What's in a Name
Today's manner of naming plants and animals goes back to the Swedish physician and botanist »Carl von Linné (1707–1778) who wrote under the pen-name Carolus Linnaeus. It was he who introduced what is known as the binary or binominal nomenclature – binominal because according to Linné's method of naming each living being is given a binomen, that is a two-part name, just like in humans who have a given name and a surname. In science, the order is the Chinese or Bavarian one: surname first (Mao), given name second (Zedong). Both parts are in neo-Latin, with a large share of Greek and other morphemes, many of them purely artificial.
The primary component of the binomen gives the genus, the secondary part is the name of the species.
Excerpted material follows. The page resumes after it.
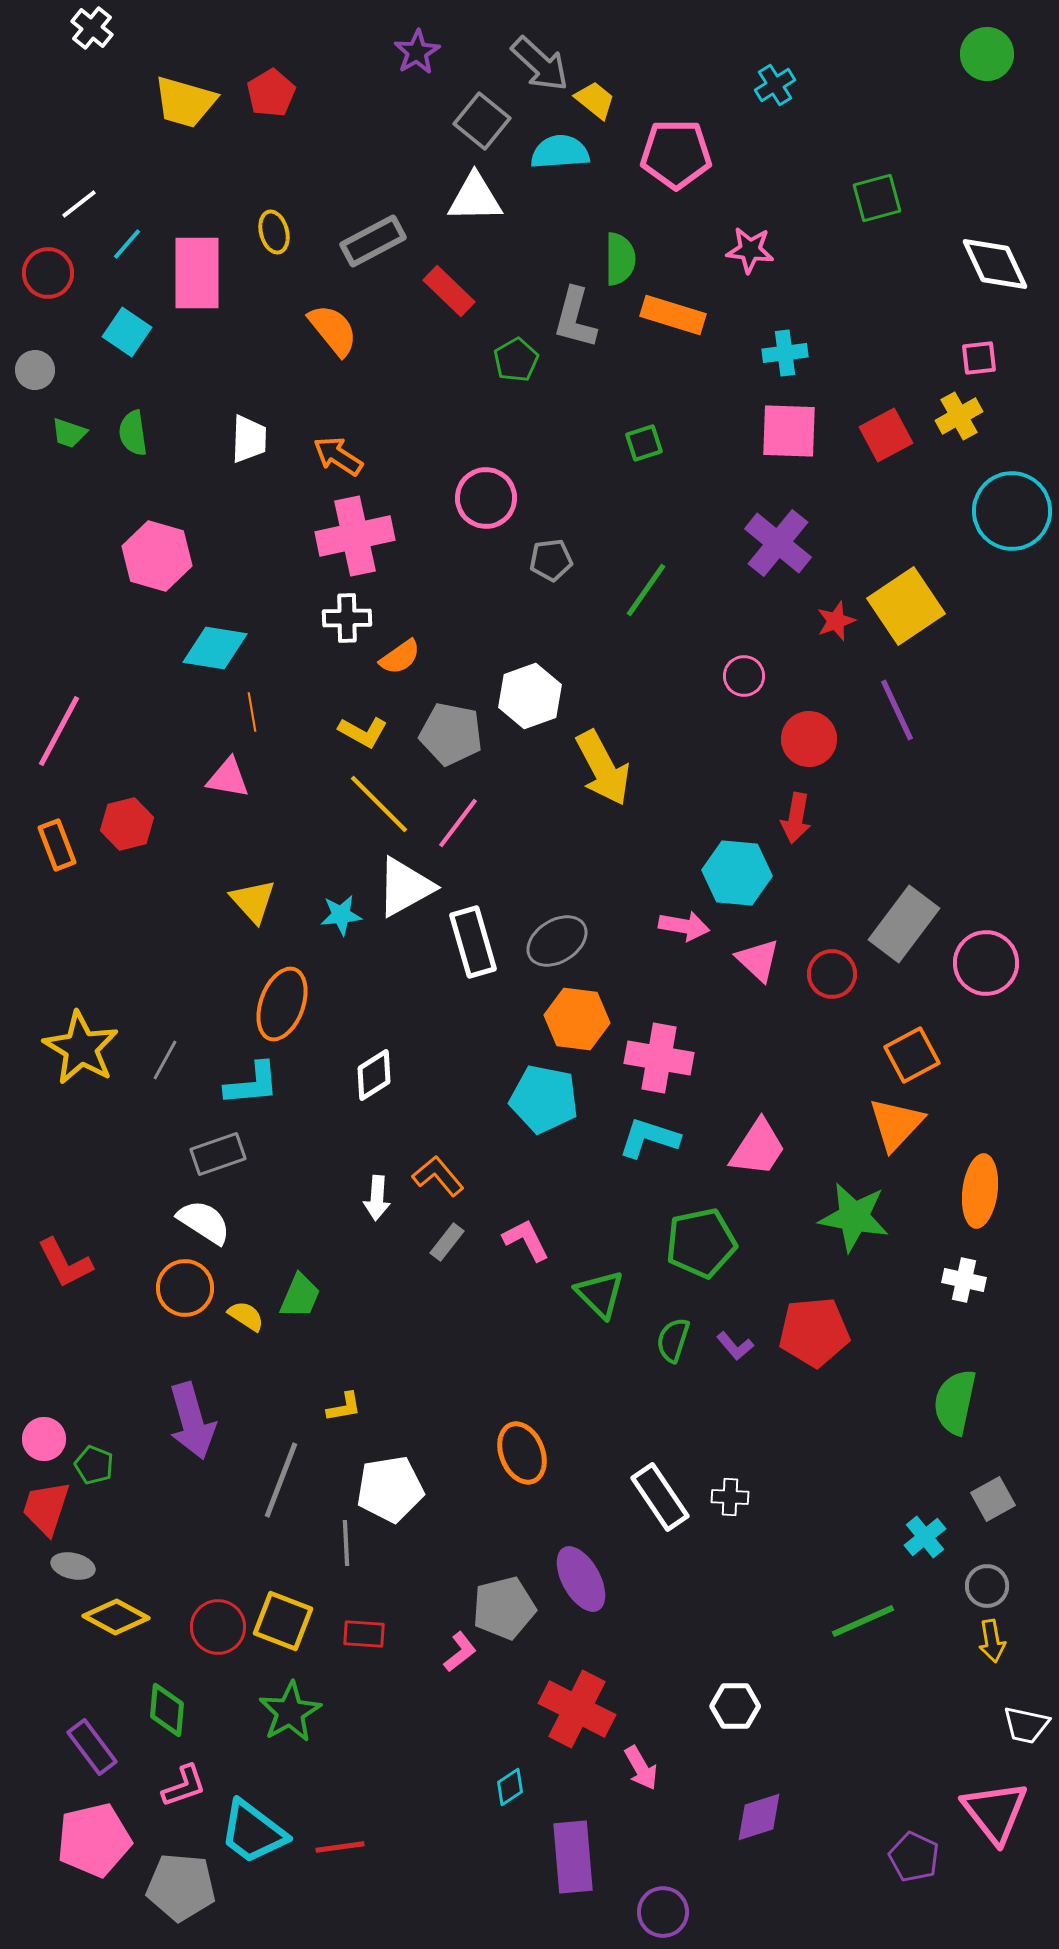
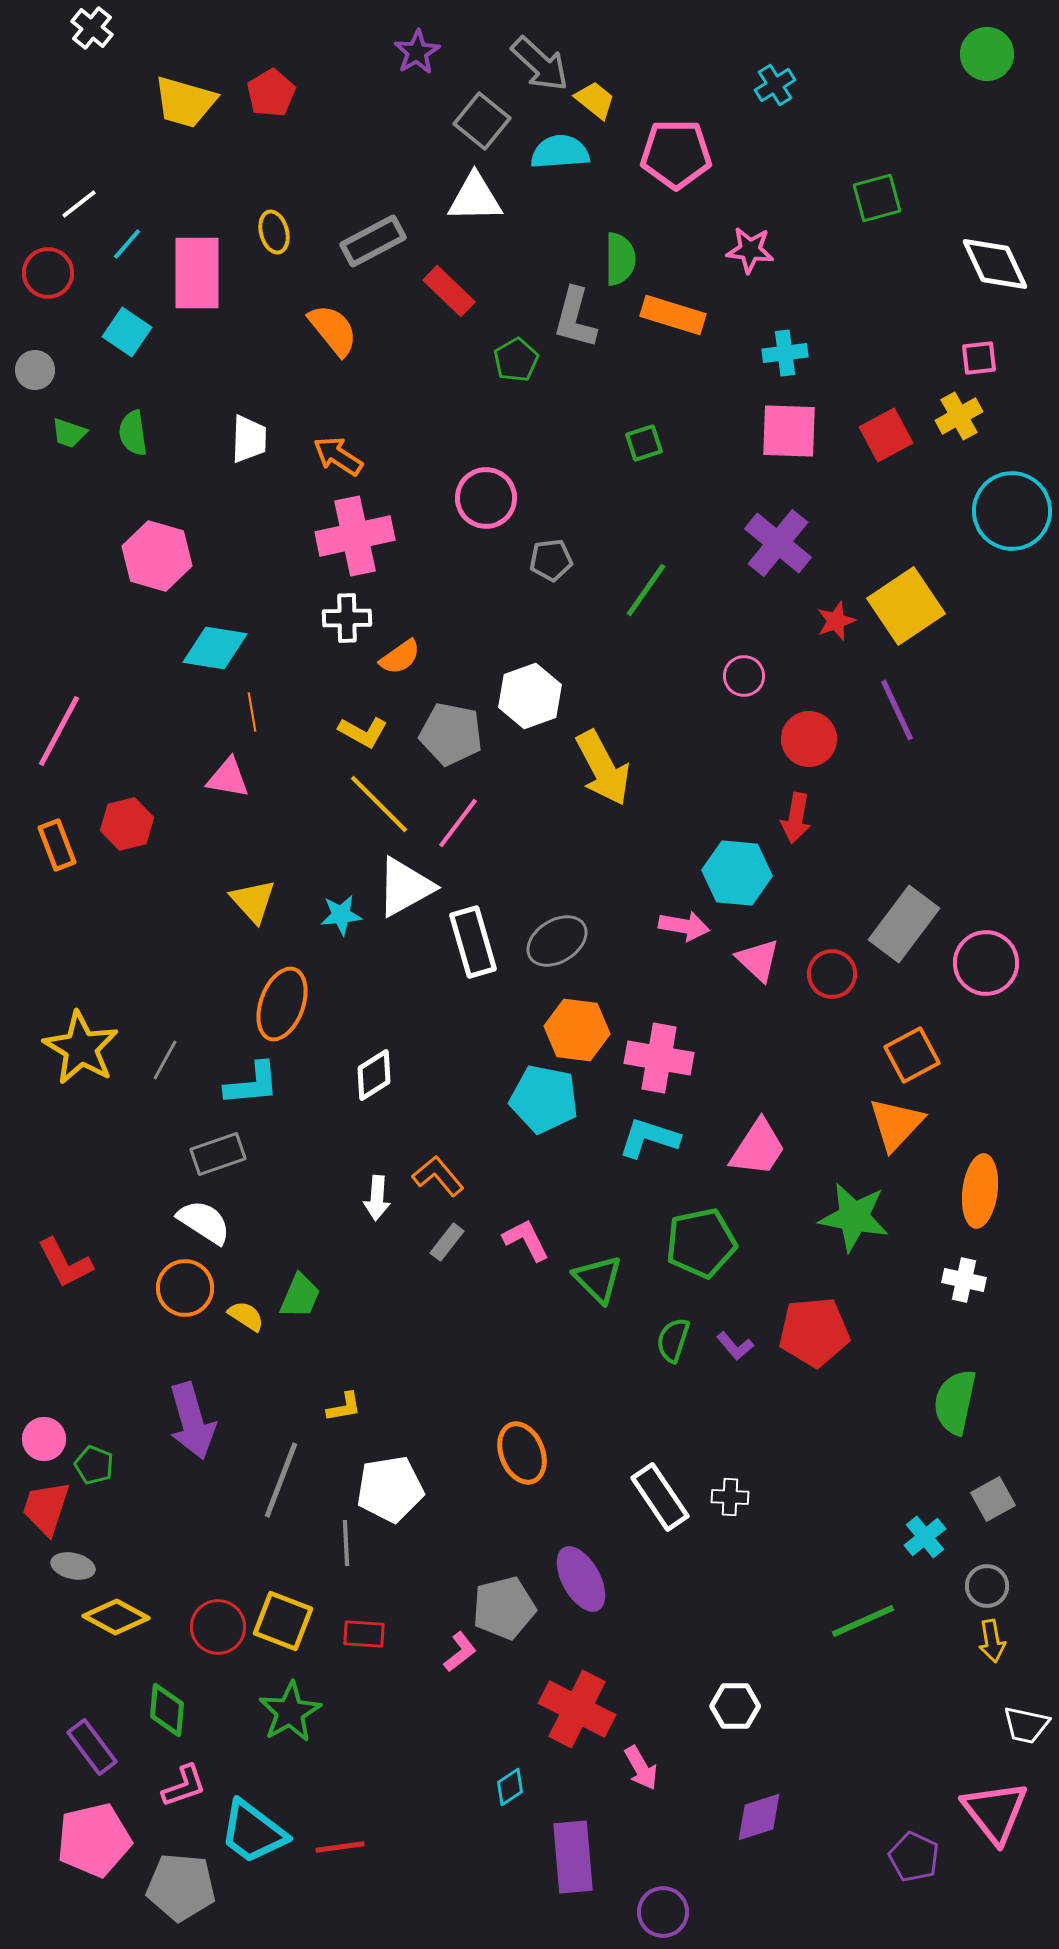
orange hexagon at (577, 1019): moved 11 px down
green triangle at (600, 1294): moved 2 px left, 15 px up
Thus Homo sapiens denotes the species sapiens within the genus Homo. (The only congenerics we know of are defunct ones like Homo erectus, Homo habilis and Homo neanderthalensis.) Both parts are usually italicized; moreover, the genus is capitalized. As sometimes the same specific names are used for animals of different genera, orders or classes, they are unambiguous only as long as they are preceded by the genus, at least in an abbreviated form. For example, P. brassicae stands for Pieris brassicae, the Large Cabbage White, and distinguishes it from M. (= Mamestra) brassicae which is an owlet moth. If a third component (also italicized) is appended, it denotes a subspecies. All further – infrasubspecific – taxa which some authors have seen fit to introduce, like 'form' or 'aberration,' have no taxonomic standing and are considered more of a nuisance than a help today.
In scientific publications, often the 'author' of the subspecies, species or genus (or some higher taxon) is added, that is the person who named it and also the year when he published the original description (OD). A growing number of non- and semi-scientific publications nowadays omit the author. Nabokov called it "a deplorable practice of commercial origin which impairs a number of recent zoological and botanical manuals in America". (Lep21)
Thus 'Lycaeides argyrognomon longinus Nab., 1949' reads as "the subspecies longinus of a lepidopteron of the species argyrognomon, belonging to the genus Lycaeides first described by Nabokov in a study published in 1949." The expert reader ought to know that the genus Lycaeides belongs to the large butterfly family of Lycaenidae, called Gossamer Wings in the United States.
Scientific names are not just names. If the purpose were only to give each animal or plant an unambiguous name of its own, a single name or perhaps even a number would do. True, the name is to denote a particular animal, but it also is to define the animal's place among the living beings. Linné's is a Systema naturae, a system of nature, not a mere inventory. Naming is classifying. Each name is like the end of a path name in a computer file system. When Linné and his coevals grouped certain species under the roof of a common genus, and certain genera under the roof of a common family, and so on, they did so because all of nature presented itself as a system of morphological similarities and dissimilarities. The system is a strictly hierarchical one. There is no way a species can belong to more than one genus, or a genus to more than one family, even if certain overt features seem to suggest it. No butterfly can be partly a lycaenid and partly a satyrine. Linné's binominal nomenclature ensures that each organism not only has a unique name all to itself but that the name indicates its unique place in the system of the living.